Patients caught in war of generic, branded drugs
Pharmaceutical companies focus their marketing budgets to give incentives to doctors so that they promote their expensive' branded drugs.
Everyone loves freebies, and doctors are no exceptions. It begins with some teasers like a mug, a pen, a bag and then the value of these perks climb up to an expensive holiday, conference sponsorships and so on. As custodians of the nation’s prescription pads, doctors stand between patients and pharmaceutical companies. Their prescriptions indicating which medication — generic or branded — and for how long, affect drug sales.
So pharmaceutical companies focus their marketing budgets to give incentives to doctors so that they promote their “expensive” branded drugs.
The recent announcement of Prime Minister Narendra Modi hinting at rules for doctors to prescribe generic medicine seems like a move to end these cosy ties.
If implemented religiously, experts believe that the push to prescribe generic medicines will help reduce “over prescription” which will further bring down “out-of-pocket expenses”.

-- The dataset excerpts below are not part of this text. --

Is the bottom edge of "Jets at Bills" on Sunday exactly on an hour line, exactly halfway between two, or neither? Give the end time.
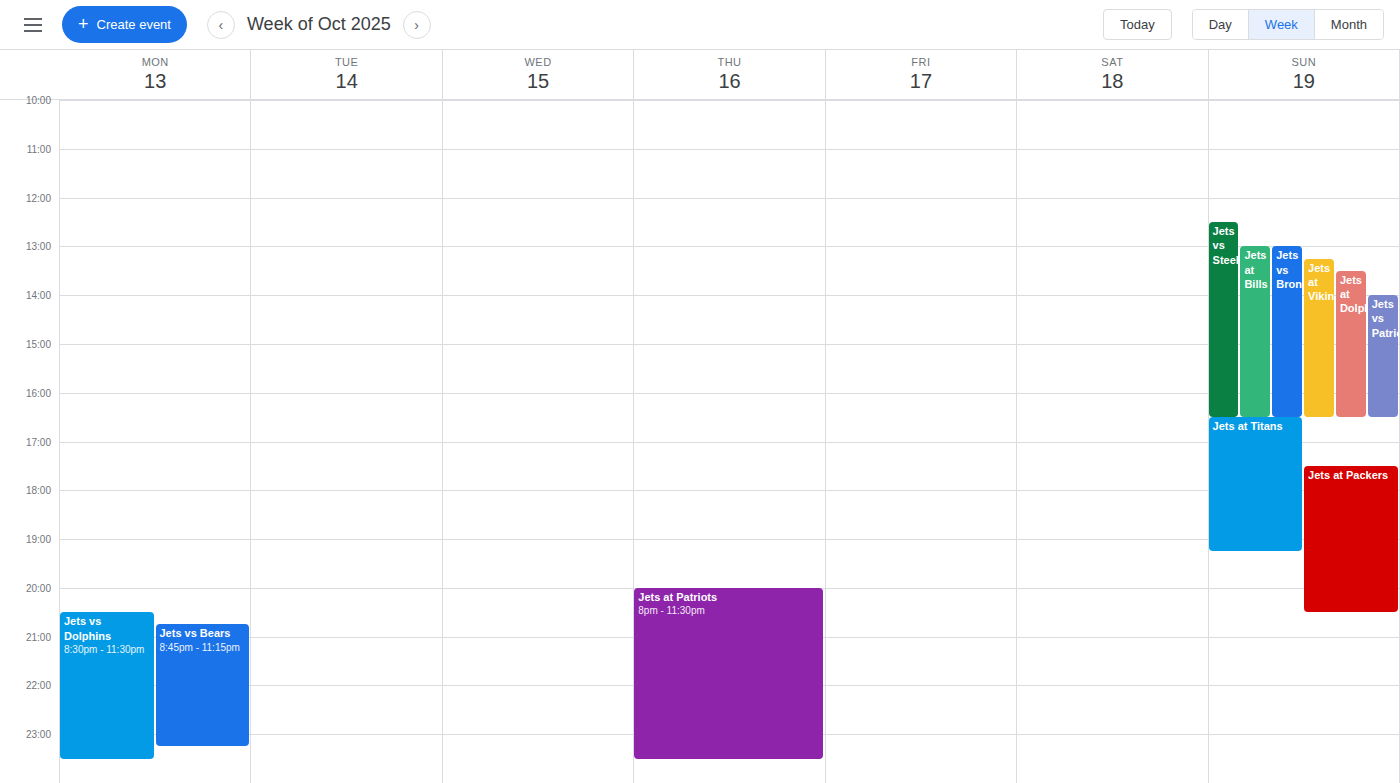
4:30 PM -- halfway between the 4 PM and 5 PM lines.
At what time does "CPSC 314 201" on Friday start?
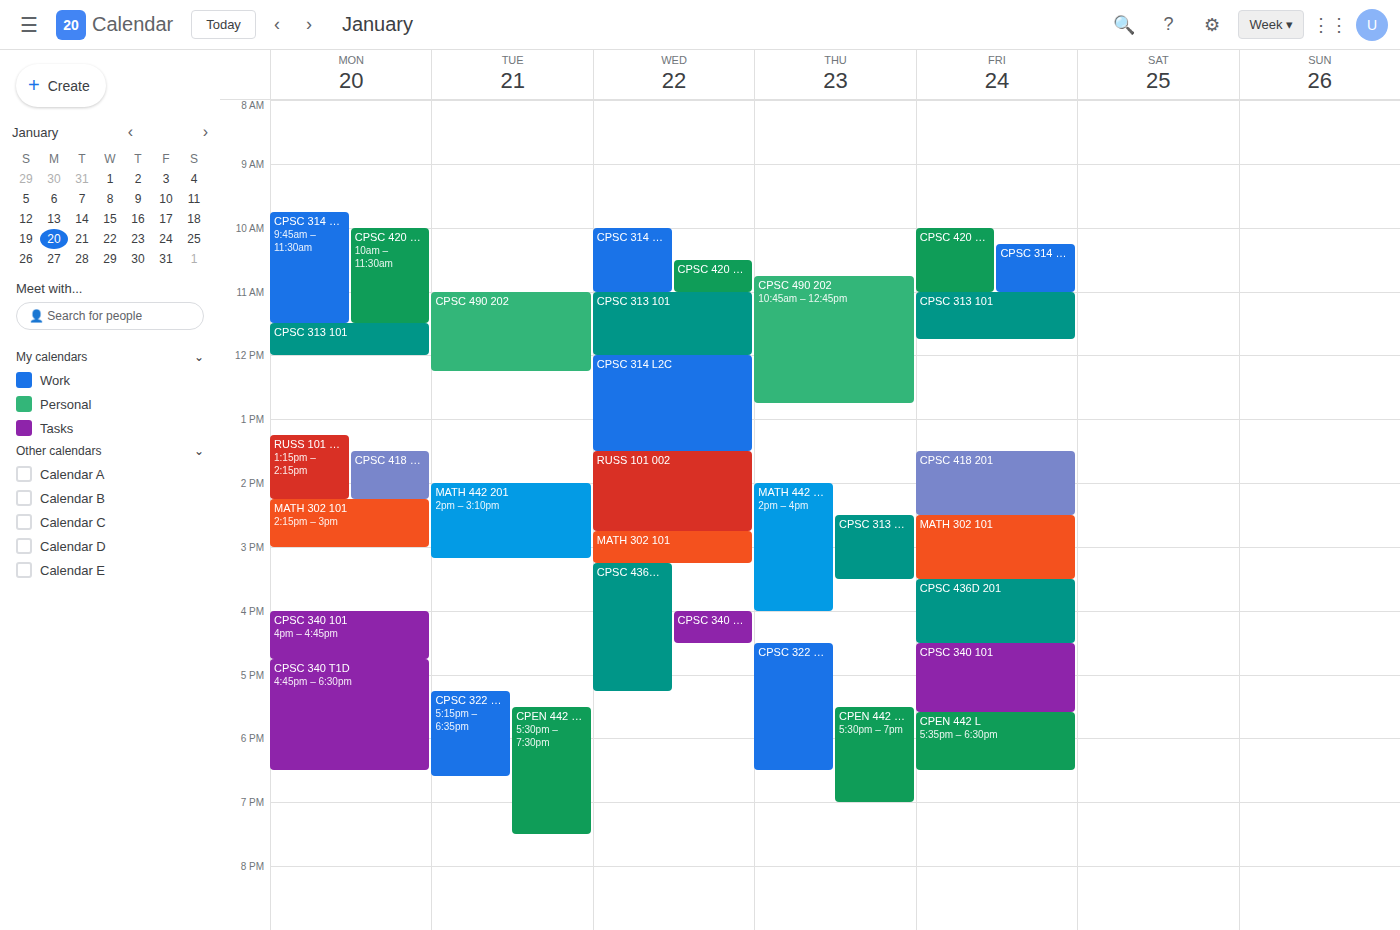
10:15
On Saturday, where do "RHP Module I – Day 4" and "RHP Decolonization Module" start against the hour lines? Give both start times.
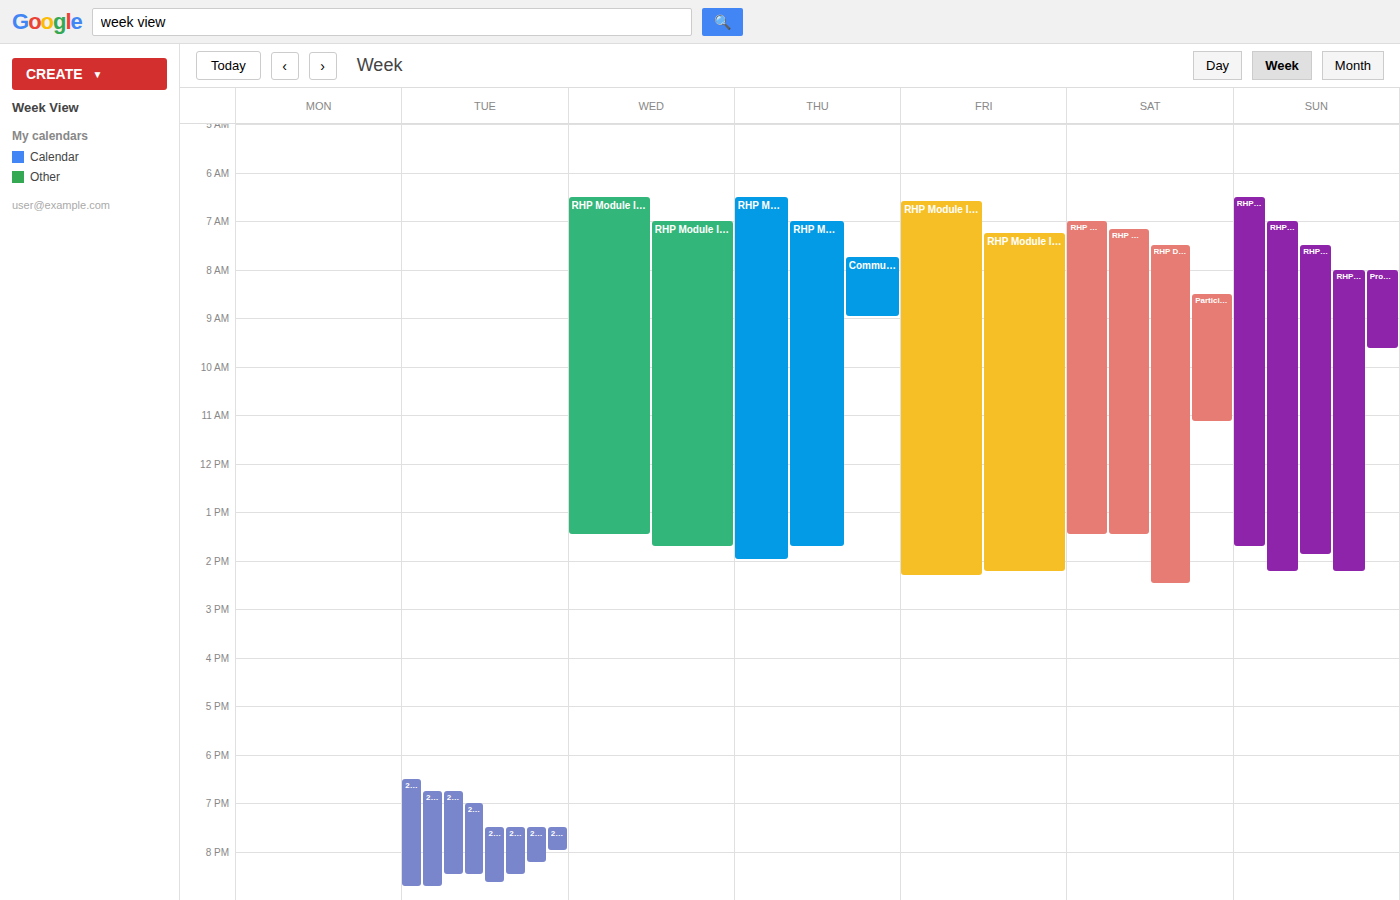
"RHP Module I – Day 4": 7:00 AM, exactly on the 7 AM line. "RHP Decolonization Module": 7:30 AM, halfway between the 7 AM and 8 AM lines.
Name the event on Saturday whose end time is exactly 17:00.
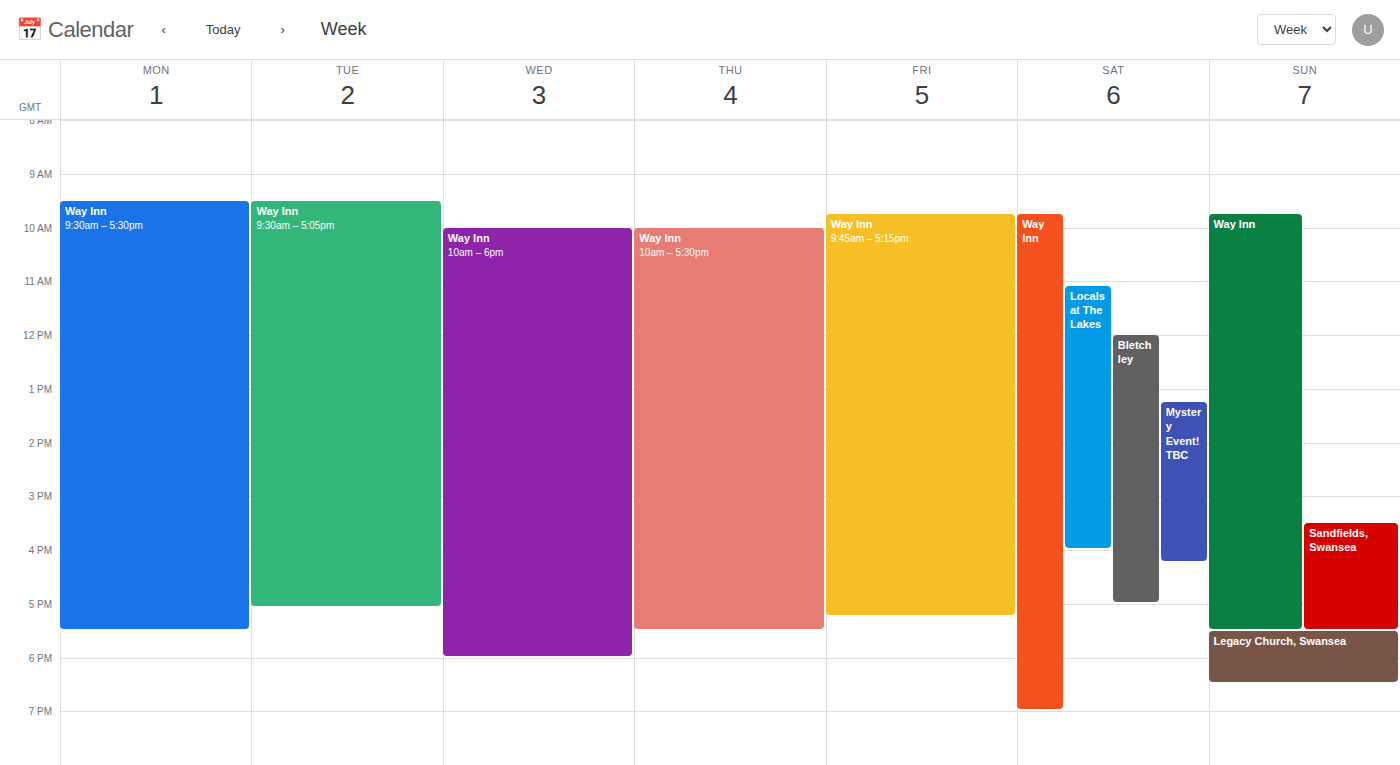
"Bletchley"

“The unhealthy nexus between doctors and pharma companies encourages over prescription of expensive medicines. Possible confusion or mistakes are reduced if all doctors use generic name when talking about and prescribing medicines,” says Leena Menghaney, head, South Asia, MSF Access campaign.
“However, this will require major behavioural change from the medical fraternity which mistakenly associates more expensive brands with quality,” Ms Menghaney says.
Even as the PM’s announcement is expected to break the perceived nexus between the pharmaceutical manufacturers and doctors to some extent, it is unclear how successful this latest push will be given the fact that this is not the first time that the government has stressed on prescribing the low-cost generic drugs.
In the past, numerous attempts to mandate generic drugs have gone futile. In 2016, the Medical Council of India (MCI) amended the Indian Medical Council (Professional Conduct, Etiquette and Ethics) Regulations, 2002, directing government doctors to prescribe generic drugs.
The amendment did lend some teeth to the regulation but the failure of generic prescription policy has once again brought the issue to fore.
A notable recent intervention in the policy could be another step in the same direction. The Union health ministry recently issued a draft gazette notification making it mandatory for the pharma companies to carry generic names of the drugs in bolder fonts than the brand name.
“Bringing in generic name prescriptions will be a pathbreaking step for the government. It will not only benefit the patients but the move will also strengthen the public health in the country,” says Ms Menghaney.
The sticking points for doctors, however, have been the unavailability of generic drugs and their quality.
“Prescribing generic drugs is a good idea but if there is no quality control then these generic drugs can harm immensely and may lead to new problems,” says Dr Anoop Misra, chairman, Fortis C-DOC Centre of Excellence for Diabetes, metabolic diseases and endocrinology.
“I am all for generic drugs but also concerned about the quality of these drugs. The quality has to be regulated,” says Dr Misra.
“The only way to assess quality is to ensure quality raw materials (API) and conduct an audit of the production facility where the medicine is produced following good manufacturing practices — and that is something the state FDAs have to strengthen,” says Menghaney.
“This regulation also need to be backed by laws to ensure that chemists stock and offer the more affordable brands of generic medicines to patients instead of offering branded medicines on which they get highest mark ups,” Ms Menghaney adds.